(Source texts of formatted documents)
-- -- --
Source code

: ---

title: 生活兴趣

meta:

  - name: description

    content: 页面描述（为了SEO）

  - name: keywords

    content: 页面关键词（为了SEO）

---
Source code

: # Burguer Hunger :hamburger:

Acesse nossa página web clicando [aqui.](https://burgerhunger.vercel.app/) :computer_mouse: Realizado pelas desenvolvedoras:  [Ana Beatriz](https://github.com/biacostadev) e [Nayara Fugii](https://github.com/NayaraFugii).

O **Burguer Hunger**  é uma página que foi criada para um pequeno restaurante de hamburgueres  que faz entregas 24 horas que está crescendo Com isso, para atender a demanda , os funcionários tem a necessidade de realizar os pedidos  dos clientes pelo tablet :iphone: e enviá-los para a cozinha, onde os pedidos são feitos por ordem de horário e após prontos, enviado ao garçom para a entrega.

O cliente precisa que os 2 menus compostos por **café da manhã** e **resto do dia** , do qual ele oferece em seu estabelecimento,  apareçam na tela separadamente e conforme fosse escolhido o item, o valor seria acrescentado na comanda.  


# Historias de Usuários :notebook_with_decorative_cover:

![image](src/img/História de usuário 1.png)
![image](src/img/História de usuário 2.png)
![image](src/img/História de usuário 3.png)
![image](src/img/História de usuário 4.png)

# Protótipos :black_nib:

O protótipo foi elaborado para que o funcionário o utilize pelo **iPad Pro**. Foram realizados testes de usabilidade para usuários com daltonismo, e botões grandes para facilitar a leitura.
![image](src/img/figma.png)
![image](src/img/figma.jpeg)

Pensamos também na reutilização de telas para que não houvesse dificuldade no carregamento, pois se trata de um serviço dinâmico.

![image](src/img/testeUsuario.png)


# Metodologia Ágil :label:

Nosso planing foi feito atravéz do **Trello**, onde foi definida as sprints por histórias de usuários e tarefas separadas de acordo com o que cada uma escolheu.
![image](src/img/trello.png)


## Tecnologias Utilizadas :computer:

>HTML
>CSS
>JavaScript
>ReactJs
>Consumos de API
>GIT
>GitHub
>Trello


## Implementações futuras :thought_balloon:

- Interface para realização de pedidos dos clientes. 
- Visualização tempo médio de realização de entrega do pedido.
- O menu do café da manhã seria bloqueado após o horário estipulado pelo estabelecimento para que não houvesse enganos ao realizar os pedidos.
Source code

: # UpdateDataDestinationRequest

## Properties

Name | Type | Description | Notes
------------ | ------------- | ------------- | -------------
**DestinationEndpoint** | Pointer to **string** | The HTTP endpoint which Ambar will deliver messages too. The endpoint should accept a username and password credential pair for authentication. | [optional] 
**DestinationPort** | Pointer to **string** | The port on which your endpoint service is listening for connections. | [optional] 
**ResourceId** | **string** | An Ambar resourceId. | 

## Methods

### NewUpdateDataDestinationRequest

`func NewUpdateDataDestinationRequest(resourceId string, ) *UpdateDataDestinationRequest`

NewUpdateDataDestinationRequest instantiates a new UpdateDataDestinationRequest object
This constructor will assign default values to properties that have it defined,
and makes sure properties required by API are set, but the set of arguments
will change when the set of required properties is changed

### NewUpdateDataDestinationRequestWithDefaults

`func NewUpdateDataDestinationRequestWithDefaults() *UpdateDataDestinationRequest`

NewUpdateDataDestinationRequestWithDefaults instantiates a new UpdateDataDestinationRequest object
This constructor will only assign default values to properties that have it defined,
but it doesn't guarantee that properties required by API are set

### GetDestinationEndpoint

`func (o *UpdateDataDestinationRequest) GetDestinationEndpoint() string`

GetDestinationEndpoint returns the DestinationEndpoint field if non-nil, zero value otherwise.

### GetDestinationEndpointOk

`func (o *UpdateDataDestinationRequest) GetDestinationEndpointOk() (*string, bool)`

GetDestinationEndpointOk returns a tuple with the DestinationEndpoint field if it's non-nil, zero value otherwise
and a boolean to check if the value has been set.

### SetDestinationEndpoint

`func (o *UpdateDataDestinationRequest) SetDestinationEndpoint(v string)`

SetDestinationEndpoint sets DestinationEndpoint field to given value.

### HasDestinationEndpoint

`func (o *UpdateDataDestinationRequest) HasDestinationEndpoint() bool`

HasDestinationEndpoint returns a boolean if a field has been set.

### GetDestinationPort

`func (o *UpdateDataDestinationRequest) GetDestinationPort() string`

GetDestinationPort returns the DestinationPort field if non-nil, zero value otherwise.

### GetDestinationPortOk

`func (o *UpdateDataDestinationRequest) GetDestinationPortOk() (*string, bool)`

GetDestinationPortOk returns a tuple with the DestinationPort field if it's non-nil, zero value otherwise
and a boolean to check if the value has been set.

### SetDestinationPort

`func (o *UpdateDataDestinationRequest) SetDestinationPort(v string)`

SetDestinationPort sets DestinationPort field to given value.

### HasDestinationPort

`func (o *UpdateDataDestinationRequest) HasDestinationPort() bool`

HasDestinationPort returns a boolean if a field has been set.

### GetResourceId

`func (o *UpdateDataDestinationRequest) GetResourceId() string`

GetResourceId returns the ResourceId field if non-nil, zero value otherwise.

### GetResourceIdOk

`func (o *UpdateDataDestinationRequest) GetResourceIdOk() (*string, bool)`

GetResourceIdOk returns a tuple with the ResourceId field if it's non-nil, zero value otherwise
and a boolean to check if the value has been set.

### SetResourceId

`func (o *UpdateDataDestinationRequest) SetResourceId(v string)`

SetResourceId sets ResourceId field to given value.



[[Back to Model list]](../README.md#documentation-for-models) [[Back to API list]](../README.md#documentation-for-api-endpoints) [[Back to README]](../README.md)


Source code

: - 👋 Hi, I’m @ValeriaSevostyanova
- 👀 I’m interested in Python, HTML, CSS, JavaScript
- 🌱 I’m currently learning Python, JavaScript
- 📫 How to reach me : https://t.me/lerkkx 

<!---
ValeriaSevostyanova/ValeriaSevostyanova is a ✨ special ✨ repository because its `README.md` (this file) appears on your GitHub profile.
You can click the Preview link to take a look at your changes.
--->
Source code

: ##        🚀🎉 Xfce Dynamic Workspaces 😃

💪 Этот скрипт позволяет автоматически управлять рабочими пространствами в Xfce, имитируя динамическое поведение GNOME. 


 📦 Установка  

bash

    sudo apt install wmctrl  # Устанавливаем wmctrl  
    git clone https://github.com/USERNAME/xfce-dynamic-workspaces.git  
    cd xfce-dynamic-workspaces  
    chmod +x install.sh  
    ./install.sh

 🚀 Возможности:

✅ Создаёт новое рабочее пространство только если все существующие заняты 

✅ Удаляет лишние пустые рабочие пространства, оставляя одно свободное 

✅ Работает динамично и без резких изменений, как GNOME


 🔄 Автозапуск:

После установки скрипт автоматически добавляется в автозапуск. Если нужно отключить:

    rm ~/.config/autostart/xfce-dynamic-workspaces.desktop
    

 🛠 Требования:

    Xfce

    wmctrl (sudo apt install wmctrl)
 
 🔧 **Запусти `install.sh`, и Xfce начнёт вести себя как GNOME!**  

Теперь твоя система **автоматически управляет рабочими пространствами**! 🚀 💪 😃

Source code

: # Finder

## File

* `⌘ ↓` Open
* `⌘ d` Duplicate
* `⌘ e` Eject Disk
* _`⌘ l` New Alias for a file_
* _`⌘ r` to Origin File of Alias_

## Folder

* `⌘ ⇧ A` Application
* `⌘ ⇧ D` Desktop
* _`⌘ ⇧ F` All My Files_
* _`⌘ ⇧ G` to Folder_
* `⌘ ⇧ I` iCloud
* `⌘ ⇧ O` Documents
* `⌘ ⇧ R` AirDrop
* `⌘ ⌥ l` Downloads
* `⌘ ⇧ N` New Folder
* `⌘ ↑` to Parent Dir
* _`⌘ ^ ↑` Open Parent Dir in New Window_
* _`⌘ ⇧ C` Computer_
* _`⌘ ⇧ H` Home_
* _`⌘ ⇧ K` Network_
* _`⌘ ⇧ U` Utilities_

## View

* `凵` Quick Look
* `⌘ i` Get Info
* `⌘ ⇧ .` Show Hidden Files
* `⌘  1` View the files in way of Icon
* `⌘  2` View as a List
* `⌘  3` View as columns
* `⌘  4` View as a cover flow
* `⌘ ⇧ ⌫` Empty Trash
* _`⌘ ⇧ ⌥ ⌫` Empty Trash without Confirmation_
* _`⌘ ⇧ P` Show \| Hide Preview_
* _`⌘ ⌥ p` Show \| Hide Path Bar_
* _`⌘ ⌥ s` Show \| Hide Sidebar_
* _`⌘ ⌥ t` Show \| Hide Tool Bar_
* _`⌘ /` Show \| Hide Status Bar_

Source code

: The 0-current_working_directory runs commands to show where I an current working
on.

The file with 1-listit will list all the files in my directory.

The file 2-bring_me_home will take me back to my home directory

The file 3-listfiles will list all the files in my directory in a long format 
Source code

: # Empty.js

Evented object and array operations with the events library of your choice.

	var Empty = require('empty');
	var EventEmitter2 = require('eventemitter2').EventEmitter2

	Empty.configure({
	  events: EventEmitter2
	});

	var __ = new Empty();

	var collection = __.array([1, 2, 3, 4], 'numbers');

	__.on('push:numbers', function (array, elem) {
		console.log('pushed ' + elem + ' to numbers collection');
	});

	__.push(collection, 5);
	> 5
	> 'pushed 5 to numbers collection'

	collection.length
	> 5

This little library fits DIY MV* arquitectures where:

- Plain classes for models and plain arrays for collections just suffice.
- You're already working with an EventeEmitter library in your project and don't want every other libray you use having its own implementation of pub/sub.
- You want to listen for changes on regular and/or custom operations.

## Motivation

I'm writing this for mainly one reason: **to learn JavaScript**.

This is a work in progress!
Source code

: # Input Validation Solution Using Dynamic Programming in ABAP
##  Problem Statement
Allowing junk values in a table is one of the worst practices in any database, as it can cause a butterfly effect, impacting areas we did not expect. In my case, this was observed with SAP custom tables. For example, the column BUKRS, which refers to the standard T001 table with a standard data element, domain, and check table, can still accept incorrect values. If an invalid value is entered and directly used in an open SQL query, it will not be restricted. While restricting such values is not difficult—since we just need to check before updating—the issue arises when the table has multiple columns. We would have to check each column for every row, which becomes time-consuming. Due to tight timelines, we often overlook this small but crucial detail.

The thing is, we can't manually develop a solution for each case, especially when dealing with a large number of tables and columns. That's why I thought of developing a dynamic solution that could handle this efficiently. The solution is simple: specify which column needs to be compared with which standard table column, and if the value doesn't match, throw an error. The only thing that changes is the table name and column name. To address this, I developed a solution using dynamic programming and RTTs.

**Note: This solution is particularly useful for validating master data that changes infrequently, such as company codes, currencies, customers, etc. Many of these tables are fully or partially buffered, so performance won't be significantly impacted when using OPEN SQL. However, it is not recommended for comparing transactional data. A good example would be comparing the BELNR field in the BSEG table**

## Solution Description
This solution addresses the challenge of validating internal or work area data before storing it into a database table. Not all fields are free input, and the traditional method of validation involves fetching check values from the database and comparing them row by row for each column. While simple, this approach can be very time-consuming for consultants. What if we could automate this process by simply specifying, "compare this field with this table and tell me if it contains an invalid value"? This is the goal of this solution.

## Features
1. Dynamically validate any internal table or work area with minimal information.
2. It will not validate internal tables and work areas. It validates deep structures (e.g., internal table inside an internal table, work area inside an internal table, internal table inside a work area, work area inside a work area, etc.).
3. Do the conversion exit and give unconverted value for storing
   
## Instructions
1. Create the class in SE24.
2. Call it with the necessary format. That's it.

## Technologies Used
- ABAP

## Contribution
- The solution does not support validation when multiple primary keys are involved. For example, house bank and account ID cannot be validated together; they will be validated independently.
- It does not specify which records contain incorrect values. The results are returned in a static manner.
-- -- --
What is being asked -
How many lines of the entries contain the string "为了SEO"? Answer with a number and no other words.

Response area -
2